WHAT TO PRODUCE ▸ Pull out every line of the listing below where "teaspoon" appears.

*** DATA PROVIDED ***

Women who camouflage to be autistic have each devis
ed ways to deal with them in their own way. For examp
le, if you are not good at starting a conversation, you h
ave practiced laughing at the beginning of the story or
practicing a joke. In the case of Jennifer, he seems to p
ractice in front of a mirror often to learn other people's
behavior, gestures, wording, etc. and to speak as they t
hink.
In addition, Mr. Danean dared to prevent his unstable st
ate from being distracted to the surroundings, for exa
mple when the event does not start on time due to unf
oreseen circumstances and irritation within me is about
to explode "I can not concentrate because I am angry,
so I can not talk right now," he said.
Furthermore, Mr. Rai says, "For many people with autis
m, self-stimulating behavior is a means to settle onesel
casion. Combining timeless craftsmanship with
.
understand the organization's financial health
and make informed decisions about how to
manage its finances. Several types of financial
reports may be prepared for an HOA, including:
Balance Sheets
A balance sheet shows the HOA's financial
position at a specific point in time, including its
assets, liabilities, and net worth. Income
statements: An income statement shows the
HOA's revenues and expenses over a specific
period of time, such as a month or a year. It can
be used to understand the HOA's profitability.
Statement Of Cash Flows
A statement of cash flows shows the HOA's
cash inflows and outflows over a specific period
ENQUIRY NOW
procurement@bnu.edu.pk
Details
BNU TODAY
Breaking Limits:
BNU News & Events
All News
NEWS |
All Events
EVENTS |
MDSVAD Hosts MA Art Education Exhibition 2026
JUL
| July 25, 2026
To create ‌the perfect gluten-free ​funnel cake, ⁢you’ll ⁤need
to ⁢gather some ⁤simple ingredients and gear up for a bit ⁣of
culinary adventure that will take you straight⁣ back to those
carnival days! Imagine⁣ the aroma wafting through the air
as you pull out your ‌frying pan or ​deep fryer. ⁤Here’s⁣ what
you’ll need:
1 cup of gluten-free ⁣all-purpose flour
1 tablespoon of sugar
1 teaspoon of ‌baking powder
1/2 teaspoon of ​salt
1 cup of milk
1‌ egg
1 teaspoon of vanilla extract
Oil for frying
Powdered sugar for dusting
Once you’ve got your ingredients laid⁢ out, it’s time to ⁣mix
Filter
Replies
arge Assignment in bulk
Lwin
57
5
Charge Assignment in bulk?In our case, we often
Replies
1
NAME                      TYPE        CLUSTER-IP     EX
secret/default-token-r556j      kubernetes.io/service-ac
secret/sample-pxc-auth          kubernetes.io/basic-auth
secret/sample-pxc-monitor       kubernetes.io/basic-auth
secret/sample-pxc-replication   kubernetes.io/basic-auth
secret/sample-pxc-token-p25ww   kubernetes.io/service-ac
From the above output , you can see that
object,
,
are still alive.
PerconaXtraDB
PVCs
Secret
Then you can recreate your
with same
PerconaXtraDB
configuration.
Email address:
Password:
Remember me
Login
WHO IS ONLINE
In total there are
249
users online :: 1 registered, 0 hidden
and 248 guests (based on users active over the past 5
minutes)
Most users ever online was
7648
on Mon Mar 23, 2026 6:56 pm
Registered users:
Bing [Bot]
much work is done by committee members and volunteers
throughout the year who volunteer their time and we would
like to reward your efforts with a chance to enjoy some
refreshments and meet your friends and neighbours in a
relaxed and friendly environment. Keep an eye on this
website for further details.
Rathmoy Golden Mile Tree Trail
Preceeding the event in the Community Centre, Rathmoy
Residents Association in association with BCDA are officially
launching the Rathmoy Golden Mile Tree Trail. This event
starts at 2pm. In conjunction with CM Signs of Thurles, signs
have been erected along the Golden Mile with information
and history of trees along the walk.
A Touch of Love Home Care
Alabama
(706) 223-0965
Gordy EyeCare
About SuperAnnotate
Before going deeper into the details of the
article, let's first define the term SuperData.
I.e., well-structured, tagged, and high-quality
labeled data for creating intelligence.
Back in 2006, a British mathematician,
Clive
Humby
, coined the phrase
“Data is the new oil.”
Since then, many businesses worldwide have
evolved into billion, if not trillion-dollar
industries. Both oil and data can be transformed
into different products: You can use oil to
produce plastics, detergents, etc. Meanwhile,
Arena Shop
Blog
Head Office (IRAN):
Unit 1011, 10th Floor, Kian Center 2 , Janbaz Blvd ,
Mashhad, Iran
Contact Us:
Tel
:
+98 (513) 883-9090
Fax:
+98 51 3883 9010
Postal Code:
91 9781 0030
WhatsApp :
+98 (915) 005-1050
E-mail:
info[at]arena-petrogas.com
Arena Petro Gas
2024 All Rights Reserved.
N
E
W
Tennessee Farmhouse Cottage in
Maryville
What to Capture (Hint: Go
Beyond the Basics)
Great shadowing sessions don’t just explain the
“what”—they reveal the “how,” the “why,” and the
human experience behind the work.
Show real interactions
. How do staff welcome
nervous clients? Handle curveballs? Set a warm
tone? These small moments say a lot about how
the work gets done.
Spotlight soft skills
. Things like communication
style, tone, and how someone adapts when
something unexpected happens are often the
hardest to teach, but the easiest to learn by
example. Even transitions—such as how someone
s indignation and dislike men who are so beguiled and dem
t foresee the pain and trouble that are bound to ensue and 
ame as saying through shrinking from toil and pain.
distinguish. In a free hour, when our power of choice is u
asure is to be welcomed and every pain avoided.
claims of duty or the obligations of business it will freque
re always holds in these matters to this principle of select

*** End of DATA PROVIDED ***

ANSWER BOX ▸
1 teaspoon of ‌baking powder
1/2 teaspoon of ​salt
1 teaspoon of vanilla extract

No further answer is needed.